TASKS TO PERFORM:
**a)** In the VisionConverter README, what command installs the library from PyPI?
**b)** Continue the VisionConverter README from the point where it stops.

DOCUMENT EXTRACT:
Skip to content

VisionConverter is a Python library designed to convert object detection dataset annotations between the most widely used formats in computer vision. Allows developers to do conversions both from the command line and directly in Python code.

License

Notifications You must be signed in to change notification settings

GCousido/vision-converter

Repository files navigation

VisionConverter

License Status Last Commit

Index

Description

VisionConverter is a library for converting object detection annotation datasets between popular formats. It simplifies dataset interoperability for machine learning and computer vision projects.

Key Features:

  • Bidirectional conversion between supported formats
  • Unified internal representation ensures consistent and reliable transformations

Conversion Process:

  1. Load the input dataset from the specified path
  2. Transforms to internal representation
  3. Convert from internal representation to target output format
  4. Save the converted dataset to the desired output location

Installation

Requirements

Install from PyPI

pip install vision-converter

Install from Source

Clone the repository and install the package:

git clone https://github.com/GCousido/vision-converter.git
cd vision-converter
pip install  .

RECORD EXTRACTS:
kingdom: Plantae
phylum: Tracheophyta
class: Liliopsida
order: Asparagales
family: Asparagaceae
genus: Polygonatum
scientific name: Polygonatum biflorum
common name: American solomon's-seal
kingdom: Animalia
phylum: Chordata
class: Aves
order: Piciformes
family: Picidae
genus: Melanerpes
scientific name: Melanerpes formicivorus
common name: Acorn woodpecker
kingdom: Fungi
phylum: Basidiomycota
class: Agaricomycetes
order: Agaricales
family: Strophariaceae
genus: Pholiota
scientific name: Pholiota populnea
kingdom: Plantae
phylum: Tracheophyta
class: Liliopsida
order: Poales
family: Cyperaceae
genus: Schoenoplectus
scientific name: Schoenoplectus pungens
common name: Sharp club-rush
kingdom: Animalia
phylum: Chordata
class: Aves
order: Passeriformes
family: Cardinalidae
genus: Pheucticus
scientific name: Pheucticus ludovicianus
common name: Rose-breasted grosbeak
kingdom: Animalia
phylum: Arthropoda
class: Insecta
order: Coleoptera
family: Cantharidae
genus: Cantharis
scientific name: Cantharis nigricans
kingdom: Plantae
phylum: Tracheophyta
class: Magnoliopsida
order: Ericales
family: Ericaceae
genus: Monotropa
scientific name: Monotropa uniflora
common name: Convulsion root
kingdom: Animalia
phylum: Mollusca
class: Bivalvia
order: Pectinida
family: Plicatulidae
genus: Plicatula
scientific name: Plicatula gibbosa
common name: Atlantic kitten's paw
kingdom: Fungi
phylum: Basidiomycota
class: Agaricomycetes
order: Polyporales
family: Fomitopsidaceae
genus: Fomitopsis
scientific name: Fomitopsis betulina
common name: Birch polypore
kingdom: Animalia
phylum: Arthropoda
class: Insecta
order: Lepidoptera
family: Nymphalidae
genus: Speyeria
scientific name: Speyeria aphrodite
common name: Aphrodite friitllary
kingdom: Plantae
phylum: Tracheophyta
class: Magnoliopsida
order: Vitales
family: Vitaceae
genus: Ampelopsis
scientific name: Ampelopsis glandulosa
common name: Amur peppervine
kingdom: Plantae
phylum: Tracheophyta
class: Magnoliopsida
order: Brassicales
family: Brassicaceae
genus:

ANSWERS PER TASK:
**a)** pip install vision-converter

**b)**
Development Installation

For development including dependencies for testing and in editable mode:

git clone https://github.com/GCousido/vision-converter.git
cd vision-converter
pip install -e ".[dev]"

How to Use

Library Usage

You can use VisionConverter as a Python library to convert datasets programmatically.

Example

from vision_converter import YoloFormat, YoloConverter, CocoFormat, CocoConverter, NeutralFormat

yolo_dataset: YoloFormat = YoloFormat.read_from_folder("./dataset/yolo")

internal_dataset: NeutralFormat = YoloConverter.toNeutral(yolo_dataset)

coco_dataset: CocoFormat = CocoConverter.fromNeutral(internal_dataset)

coco_dataset.save("./dataset/coco")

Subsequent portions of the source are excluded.